As the name suggests, this is Sony's third smartwatch, but the first to use Google's Android Wear operating system.

The SmartWatch 3 isn't as stylish as certain circular smartwatches, but it's inoffensive. It has a square 1.6 inch screen and the only button is on the right. You'll rarely use it since the display lights up when you raise your arm or tap on the screen.

The main unit pops out of the strap so you can change colours, but at the moment there are only the official Sony straps which cost £20 each. They're made from rubber and have a sturdy buckle. It's easy to adjust for size without cutting.

Instead of wireless charging, there's a standard microUSB port. This means you can charge the watch almost anywhere as microUSB cables are plentiful.

The port is covered by a captive rubber bung which helps to make the Smartwatch 3 dust and water resistant. We wouldn't advise swimming with it, but you'll be ok in the shower or going for a run in the rain.

Sony SmartWatch 3: Screen and battery life

We found the battery lasted exactly two days, which is disappointing considering the transflective screen. This technology means the display is still readable without the backlight, and easily visible outdoors in bright light.

This efficiency means you have the option to keep the screen on all the time so you can glance at your wrist to check the time without having to tap or lift your arm. There's a built-in ambient light sensor which adjusts the backlight brightness according to how bright it is around you.

The display is roughly the same resolution as other Android Wear watches, but the disadvantage of using a transflective display is that viewing angles are terrible by today's standards.

If battery lasted 4-5 days we'd forgive this, but LG's G Watch R also lasts two days and its screen offers much better colours and viewing angles.

Sony SmartWatch 3: Features

The SmartWatch 3 does have one ace, though: built-in GPS. This means there's no need to take your smartphone with you on a run, hike or bike ride.

There's also NFC and Bluetooth.

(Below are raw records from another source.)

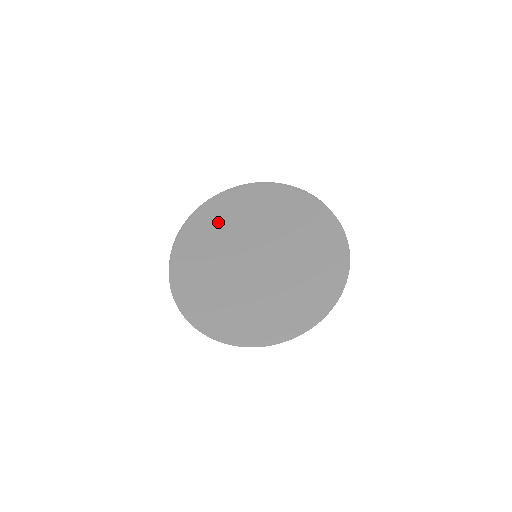
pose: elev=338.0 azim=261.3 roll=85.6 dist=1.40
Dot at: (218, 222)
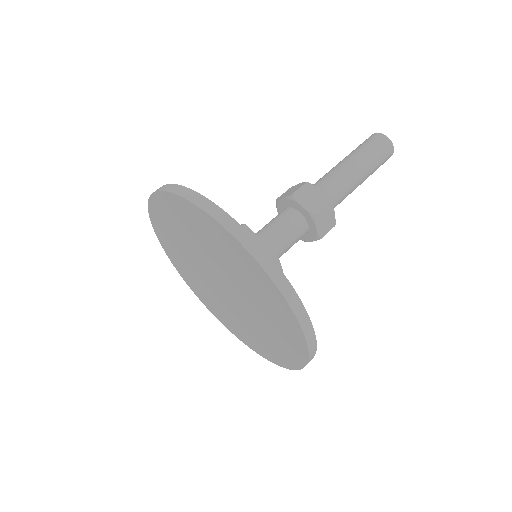
Dot at: (167, 216)
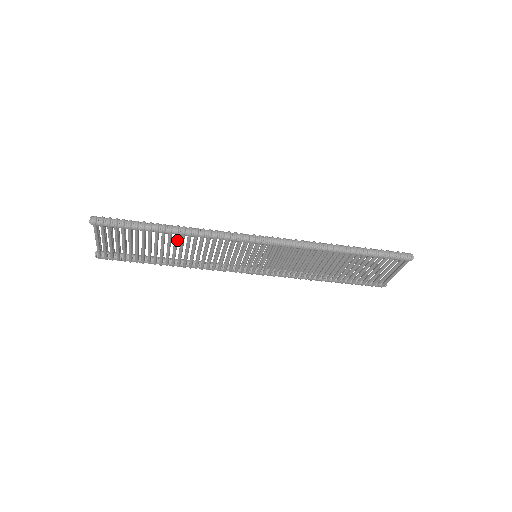
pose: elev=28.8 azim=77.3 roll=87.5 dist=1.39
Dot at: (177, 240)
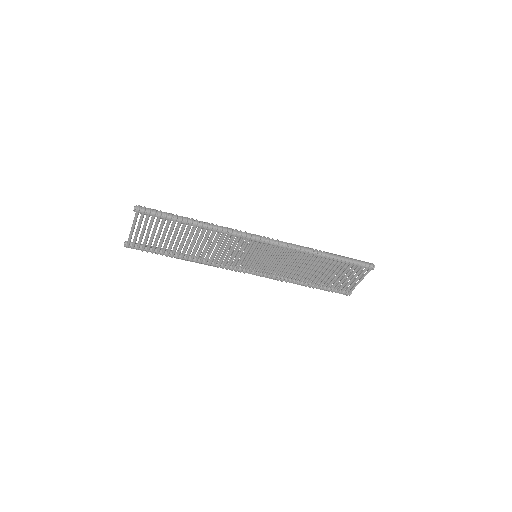
Dot at: occluded
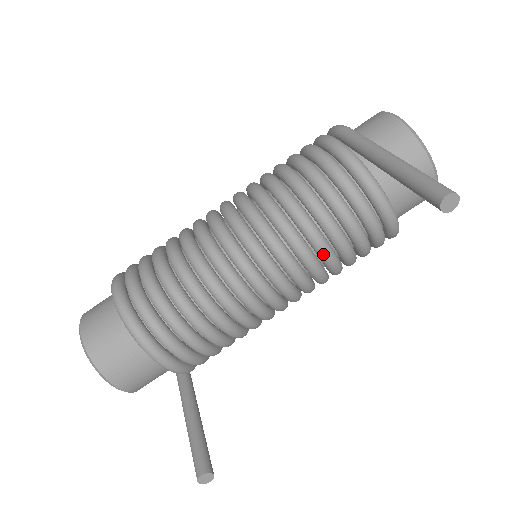
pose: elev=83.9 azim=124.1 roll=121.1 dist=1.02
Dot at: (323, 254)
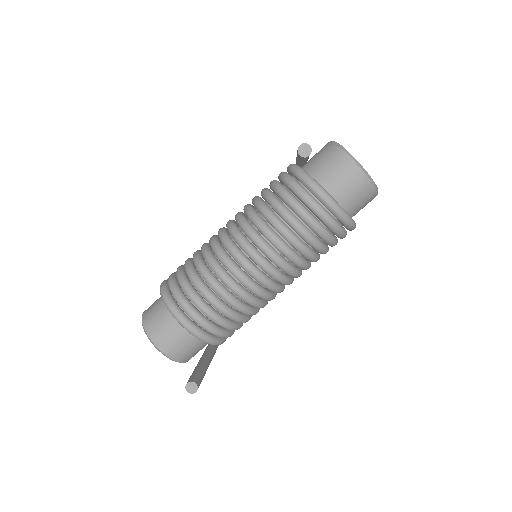
Dot at: (282, 232)
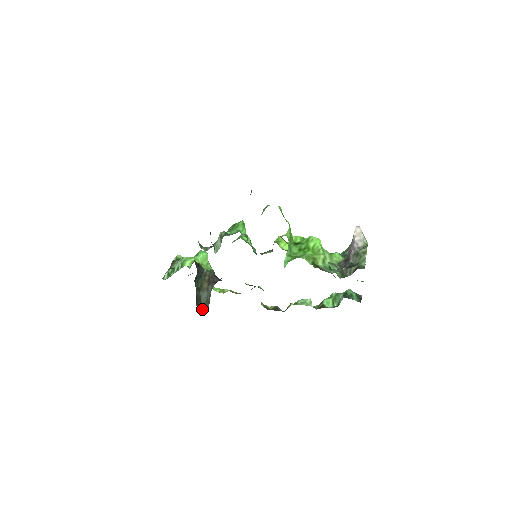
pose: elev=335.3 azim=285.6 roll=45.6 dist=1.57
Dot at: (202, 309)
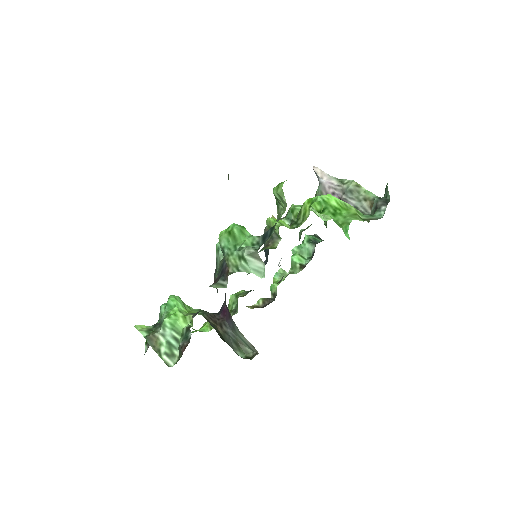
Dot at: (243, 357)
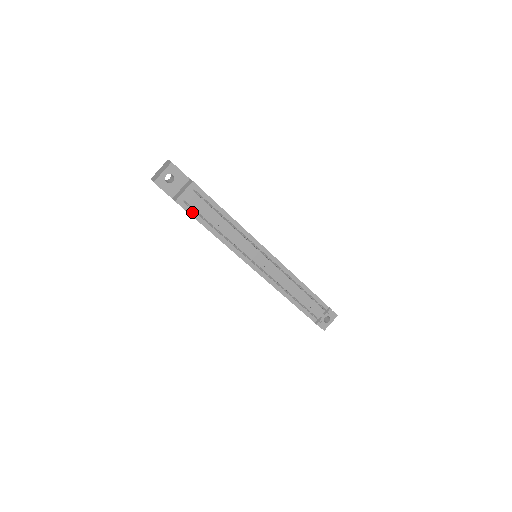
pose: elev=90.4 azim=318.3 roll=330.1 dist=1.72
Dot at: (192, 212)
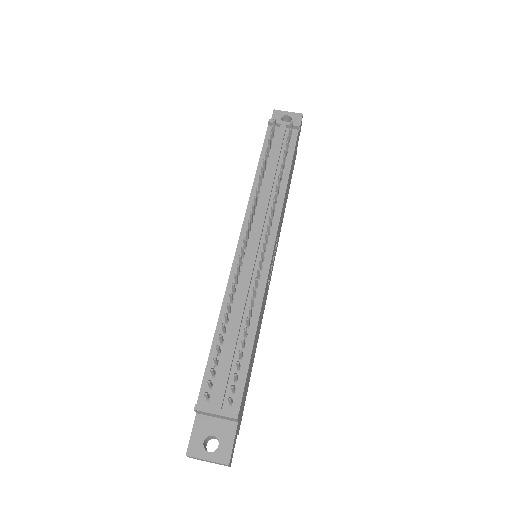
Dot at: occluded
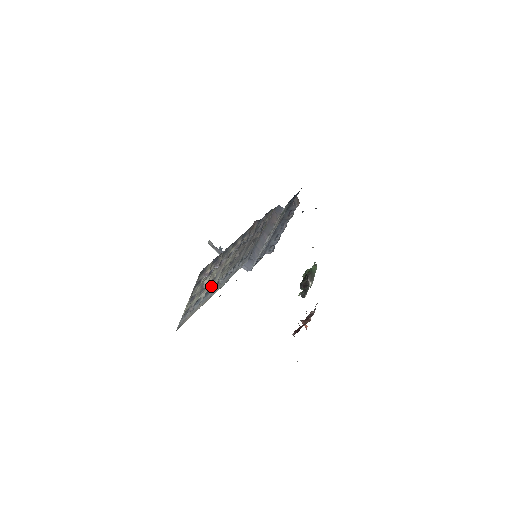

Bluetooth isn't just for connection to an Android smartphone: you can pair the SmartWatch 3 with some Bluetooth headphones and listen to music stored in the watch's 4GB of storage while on a run (such as the Mpow Petrel) http://www.pcadvisor.co.uk/reviews/audio/3592323/mpow-petrel-bluetooth-headphones-review/

There's no heart-rate monitor, but the G Watch R only records heart rate on-demand rather than constantly. If you need continuous heart rate, consider the new Fitbit Charge HR or Surge.

The SmartWatch 3 won't track sleep or the number of stairs you climb, so it's not a serious activity tracker. What you can do is to install Android Wear apps, which add functions and features which could be even more useful. Right now the selection is rather thin on the ground, but it's sure to improve over time.

Sony SmartWatch 3: conclusion

The SmartWatch 3's biggest strength is its built-in GPS, but you'll still need a smartphone for most things, including driving directions.

The transflective screen is a good idea, but in practice battery life is no better than other smartwatches with better-looking screens. Ultimately, unless you're on a fixed budget, the G Watch R is the better choice. And if you can't afford that, just wait a few months as the price is bound to drop.